Rat permanent middle cerebral artery occlusion procedure

This study was approved by the Animal Ethics Committee of the University of Western Australia and follows guidelines outlined by the Australian Code for the Care and use of Animals for Scientific Purposes. The experimental procedure for performing the permanent middle cerebral artery occlusion (MCAO) stroke model has been described previously [20, 21]. Briefly, male Sprague–Dawley rats weighing 270–320 g were kept under controlled housing conditions with a 12 h light–dark cycle and with free access to food and water. Experimental animals were fasted overnight and subjected to filament permanent MCAO. In order to monitor blood pressure and withdraw blood samples, a cannula was inserted in the tail artery. Between 50 and 200 µL of blood was used for glucose (glucometer; MediSense Products, Abbott Laboratories, Bedford, MA, USA) and other measurements (PaO₂, PaCO₂, pH; ABL5, Radiometer, Copenhagen, Denmark). The MCAO procedure was considered successful based on a >25 % decrease from baseline in cerebral blood flow (CBF) after insertion of filament, as measured by laser Doppler flowmetry. During surgery temperature was closely monitored using a rectal probe (Physitemp Instruments, Clifton, USA) and maintained at 37.5 ± 0.5 °C, with fan heating or cooling.

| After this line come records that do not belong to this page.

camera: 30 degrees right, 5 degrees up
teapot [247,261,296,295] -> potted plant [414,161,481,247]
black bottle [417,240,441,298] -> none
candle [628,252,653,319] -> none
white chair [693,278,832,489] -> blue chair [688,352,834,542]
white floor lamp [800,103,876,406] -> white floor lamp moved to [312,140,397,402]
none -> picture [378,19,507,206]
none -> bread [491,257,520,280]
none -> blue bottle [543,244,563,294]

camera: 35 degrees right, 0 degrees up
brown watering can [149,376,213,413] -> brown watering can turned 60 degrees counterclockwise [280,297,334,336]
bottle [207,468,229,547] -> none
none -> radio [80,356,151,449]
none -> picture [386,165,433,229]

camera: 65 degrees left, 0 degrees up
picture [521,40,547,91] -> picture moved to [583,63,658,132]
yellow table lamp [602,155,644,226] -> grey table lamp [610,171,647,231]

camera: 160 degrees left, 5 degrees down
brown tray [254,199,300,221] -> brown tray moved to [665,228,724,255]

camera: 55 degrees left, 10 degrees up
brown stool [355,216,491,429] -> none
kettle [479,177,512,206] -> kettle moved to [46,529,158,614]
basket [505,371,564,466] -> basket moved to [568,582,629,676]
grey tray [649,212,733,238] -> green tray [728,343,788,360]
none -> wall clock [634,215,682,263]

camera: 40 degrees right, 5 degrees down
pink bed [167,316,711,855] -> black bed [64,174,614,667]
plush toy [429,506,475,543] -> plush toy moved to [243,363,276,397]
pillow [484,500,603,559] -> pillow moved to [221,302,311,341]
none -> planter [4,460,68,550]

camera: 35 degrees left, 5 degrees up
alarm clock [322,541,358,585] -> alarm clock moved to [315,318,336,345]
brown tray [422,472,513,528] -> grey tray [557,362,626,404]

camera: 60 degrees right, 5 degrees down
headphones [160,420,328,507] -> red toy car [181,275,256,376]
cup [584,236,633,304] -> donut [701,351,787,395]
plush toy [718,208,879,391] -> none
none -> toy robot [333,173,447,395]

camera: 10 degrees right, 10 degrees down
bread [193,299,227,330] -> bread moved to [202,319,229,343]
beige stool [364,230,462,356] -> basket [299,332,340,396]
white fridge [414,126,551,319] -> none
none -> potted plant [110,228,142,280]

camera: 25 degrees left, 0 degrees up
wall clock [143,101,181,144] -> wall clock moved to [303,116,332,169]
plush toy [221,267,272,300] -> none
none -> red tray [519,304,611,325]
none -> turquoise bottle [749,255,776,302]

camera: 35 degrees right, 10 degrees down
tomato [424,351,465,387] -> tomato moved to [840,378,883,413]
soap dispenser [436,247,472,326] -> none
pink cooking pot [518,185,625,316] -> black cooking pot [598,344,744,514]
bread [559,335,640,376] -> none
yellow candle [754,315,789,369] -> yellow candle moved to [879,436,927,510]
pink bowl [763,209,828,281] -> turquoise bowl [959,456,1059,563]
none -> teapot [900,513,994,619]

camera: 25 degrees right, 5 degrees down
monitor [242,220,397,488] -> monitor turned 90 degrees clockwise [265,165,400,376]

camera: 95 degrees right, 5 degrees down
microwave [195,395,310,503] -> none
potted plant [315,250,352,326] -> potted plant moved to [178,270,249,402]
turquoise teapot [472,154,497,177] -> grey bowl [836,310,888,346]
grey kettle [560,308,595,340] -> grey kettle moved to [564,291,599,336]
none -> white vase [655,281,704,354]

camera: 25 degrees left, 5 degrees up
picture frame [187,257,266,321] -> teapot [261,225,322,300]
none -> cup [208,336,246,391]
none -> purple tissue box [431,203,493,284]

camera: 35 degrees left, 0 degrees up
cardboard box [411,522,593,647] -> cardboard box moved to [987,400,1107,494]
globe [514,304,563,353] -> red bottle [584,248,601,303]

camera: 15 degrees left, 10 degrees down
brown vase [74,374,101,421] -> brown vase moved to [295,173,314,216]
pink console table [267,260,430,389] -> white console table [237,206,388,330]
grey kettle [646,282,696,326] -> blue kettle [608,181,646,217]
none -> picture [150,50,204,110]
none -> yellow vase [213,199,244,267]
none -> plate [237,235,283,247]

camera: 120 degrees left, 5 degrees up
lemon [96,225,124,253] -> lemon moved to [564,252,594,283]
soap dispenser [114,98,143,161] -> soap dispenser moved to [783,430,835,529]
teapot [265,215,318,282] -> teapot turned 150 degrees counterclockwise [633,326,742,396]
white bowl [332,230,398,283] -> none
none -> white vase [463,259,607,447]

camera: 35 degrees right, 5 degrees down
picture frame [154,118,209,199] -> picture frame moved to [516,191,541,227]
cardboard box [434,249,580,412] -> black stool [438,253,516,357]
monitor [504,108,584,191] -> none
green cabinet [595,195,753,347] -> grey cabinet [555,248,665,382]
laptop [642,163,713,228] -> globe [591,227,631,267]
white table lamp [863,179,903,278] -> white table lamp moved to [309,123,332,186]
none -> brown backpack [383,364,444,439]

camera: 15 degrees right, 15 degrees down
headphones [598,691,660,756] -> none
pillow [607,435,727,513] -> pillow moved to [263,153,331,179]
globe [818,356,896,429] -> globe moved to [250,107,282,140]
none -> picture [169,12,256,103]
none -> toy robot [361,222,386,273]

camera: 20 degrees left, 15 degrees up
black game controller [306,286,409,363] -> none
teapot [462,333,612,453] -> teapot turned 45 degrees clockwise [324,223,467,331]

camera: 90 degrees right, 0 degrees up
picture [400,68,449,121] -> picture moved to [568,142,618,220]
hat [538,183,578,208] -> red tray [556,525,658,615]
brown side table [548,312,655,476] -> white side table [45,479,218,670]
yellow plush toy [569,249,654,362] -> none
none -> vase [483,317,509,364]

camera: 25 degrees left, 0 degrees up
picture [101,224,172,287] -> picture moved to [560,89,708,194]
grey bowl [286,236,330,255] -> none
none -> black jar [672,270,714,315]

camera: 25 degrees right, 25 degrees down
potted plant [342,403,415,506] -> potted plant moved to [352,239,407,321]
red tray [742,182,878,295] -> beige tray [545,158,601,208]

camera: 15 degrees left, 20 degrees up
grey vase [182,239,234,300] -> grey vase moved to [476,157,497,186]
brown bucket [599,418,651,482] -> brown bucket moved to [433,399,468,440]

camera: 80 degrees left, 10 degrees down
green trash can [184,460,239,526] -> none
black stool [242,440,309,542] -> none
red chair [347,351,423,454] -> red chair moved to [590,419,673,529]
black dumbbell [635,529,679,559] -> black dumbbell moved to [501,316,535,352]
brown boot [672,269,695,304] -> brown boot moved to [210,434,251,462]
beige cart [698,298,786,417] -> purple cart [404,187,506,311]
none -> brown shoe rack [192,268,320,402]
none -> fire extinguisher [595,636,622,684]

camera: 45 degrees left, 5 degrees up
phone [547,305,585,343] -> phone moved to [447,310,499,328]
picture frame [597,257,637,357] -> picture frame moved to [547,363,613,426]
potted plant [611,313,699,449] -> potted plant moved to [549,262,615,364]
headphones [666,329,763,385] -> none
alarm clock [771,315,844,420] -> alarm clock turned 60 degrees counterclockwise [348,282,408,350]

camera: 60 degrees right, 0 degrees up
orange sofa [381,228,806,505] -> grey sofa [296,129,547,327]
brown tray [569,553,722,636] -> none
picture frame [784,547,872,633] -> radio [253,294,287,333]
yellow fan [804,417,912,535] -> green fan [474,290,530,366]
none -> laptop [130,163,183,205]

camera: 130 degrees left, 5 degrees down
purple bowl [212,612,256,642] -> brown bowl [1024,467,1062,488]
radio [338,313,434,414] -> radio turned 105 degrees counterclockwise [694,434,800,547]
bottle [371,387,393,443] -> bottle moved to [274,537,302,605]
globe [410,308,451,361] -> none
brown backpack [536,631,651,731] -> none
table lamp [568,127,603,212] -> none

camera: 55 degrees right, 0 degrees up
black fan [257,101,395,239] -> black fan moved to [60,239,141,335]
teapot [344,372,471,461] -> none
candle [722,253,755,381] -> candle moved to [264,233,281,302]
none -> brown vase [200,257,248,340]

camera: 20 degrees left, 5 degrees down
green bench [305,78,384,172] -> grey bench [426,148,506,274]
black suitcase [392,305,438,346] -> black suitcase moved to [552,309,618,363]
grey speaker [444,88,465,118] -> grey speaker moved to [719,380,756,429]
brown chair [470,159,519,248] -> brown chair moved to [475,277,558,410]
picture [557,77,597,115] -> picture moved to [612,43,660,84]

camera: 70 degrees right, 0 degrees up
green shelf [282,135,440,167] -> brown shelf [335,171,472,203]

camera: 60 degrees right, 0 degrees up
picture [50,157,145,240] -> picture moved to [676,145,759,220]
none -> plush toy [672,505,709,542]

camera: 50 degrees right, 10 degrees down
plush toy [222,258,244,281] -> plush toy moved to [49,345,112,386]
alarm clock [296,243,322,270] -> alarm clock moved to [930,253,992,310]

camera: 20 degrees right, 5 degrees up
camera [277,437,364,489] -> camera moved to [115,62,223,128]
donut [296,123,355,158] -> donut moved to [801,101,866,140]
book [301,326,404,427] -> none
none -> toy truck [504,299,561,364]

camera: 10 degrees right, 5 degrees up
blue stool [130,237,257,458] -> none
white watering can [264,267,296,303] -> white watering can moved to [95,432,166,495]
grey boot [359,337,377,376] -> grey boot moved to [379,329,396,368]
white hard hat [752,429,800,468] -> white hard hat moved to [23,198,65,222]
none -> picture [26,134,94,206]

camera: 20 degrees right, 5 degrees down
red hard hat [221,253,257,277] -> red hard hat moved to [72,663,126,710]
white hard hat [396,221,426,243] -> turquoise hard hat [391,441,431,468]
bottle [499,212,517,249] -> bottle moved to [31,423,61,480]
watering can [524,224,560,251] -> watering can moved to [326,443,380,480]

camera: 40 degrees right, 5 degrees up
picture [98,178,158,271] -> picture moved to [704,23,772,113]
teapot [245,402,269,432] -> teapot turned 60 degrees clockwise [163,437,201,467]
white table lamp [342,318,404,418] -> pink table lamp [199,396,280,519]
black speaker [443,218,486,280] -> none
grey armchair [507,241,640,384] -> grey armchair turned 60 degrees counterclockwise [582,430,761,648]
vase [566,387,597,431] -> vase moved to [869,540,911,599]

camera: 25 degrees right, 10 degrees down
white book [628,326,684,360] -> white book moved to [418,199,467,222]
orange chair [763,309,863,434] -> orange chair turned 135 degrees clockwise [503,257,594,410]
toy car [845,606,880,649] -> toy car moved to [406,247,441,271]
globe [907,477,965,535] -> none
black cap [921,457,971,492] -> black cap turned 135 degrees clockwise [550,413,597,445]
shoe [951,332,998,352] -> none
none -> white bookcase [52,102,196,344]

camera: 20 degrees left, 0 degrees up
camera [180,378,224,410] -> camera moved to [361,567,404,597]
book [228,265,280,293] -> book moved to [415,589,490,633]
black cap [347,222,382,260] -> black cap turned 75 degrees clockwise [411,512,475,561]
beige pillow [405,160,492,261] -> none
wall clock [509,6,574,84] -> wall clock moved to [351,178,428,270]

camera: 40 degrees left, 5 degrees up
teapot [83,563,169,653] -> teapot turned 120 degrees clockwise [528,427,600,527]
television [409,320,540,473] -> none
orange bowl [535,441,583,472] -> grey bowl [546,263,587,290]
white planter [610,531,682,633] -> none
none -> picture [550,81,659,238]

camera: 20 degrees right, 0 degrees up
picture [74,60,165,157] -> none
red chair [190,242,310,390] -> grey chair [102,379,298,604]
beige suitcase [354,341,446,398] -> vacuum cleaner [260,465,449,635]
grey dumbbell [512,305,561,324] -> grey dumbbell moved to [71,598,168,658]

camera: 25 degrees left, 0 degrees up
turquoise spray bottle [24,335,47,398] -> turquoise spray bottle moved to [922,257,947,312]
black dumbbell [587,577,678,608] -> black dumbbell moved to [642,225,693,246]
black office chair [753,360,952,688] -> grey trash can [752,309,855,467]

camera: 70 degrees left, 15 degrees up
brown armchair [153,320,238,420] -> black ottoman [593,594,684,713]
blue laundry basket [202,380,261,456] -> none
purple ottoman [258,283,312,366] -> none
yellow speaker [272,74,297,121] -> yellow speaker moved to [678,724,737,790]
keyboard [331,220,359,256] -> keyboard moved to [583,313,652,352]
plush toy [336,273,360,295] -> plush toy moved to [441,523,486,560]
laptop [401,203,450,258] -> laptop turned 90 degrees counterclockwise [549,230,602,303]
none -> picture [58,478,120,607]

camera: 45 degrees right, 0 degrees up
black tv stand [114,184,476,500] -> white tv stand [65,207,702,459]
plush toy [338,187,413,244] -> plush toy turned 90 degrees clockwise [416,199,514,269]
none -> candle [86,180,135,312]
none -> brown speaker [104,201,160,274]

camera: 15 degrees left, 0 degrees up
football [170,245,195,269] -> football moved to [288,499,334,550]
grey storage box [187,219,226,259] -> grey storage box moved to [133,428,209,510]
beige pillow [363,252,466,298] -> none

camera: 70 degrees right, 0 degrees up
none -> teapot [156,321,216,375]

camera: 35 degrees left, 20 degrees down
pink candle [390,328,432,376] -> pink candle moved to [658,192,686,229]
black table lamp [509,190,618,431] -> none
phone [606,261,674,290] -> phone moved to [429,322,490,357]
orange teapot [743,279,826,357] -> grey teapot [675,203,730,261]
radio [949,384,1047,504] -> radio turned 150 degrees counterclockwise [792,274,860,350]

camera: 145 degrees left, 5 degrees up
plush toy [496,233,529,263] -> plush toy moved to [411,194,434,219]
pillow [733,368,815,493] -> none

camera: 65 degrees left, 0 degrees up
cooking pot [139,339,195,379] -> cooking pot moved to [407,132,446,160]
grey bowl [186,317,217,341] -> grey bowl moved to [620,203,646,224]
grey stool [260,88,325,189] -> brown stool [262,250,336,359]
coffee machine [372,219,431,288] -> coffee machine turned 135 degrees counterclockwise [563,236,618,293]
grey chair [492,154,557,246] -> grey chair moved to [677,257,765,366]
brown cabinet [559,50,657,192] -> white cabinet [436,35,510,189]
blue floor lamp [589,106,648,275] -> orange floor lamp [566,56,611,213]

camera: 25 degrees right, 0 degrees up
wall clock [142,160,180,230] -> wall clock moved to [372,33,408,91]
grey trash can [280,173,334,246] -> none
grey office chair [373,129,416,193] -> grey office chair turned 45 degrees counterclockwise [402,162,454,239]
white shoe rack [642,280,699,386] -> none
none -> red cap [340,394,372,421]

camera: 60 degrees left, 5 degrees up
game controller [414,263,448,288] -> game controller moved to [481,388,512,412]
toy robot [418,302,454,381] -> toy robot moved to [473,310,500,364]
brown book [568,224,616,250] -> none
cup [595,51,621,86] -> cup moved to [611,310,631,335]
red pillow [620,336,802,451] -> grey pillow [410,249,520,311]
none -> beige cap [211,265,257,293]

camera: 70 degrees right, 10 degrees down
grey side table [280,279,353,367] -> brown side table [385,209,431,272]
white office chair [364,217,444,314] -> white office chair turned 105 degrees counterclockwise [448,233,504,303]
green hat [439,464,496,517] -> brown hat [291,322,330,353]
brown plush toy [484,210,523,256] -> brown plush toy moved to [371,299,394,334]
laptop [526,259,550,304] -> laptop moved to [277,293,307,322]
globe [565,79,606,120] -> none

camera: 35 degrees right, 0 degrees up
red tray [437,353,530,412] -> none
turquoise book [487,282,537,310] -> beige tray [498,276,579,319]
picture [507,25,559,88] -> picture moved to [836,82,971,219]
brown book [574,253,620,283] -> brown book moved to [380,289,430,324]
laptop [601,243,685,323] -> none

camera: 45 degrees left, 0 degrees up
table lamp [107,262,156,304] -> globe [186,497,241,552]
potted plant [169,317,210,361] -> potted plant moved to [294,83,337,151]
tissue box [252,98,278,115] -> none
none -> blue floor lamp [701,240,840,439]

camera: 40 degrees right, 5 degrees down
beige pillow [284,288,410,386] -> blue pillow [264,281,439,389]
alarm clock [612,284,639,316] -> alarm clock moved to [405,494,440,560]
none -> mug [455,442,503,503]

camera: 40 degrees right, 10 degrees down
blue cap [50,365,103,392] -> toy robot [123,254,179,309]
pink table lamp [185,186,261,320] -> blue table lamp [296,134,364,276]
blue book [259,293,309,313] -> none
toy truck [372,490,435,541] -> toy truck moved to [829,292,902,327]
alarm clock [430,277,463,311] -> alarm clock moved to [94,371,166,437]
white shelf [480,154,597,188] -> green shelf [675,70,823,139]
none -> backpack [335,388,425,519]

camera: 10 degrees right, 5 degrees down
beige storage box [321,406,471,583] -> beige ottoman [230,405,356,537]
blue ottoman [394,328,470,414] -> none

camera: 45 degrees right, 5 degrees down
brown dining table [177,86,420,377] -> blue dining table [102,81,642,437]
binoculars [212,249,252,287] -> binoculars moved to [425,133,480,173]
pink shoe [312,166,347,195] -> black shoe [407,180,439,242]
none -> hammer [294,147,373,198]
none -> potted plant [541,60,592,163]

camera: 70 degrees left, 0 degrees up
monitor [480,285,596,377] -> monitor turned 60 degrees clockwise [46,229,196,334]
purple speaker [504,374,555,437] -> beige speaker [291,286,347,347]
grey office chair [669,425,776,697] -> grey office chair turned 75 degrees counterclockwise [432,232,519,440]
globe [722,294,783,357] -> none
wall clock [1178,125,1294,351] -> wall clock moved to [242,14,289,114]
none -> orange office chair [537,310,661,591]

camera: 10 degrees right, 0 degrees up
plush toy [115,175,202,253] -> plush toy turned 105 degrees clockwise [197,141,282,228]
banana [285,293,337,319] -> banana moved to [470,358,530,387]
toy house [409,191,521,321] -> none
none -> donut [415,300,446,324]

Thirty minutes post-MCAO, rats were intravenously treated with the peptide (1000 nmol/kg in 600 µL over 6 min) or vehicle (0.9 % sodium chloride for injection; 600 µL over 6 min). Treatments were administered via the right internal jugular vein and infusion pump. Treatments were randomised and all procedures were performed blinded to treatment.

Twenty-fours hours post-MCAO, infarct area assessment was performed by preparing 2 mm thick cerebral coronal brain slices, and incubating in 3 % 2,3,5 triphenyltetrazolium chloride (TTC; Sigma-Aldrich, St. Louis, USA) at 37 °C for 20 min, followed by fixation in 4 % formalin at room temperature overnight. Digital images of coronal sections were acquired using a colour scanner and analysed by an operator blind to treatment status, using ImageJ software (3rd edition, NIH, Bethesda, USA). The total infarct volume was determined by measuring the areas of infarcted tissue on both sides of the 2 mm sections. These measured areas were corrected for cerebral oedema by multiplying the infarct volume for the oedema index (calculated by dividing the total volume of the stroke-affected hemisphere by the total volume of the contralateral hemisphere) [22].

A total of 42 animals were used in the trial. Five animals were excluded from the study; two animals were euthanased due to subarachnoid haemorrhage, one animal was excluded due to insufficient decrease in CBF, one animal was excluded due to pyrexia, and one died during surgical recovery for an unknown reason.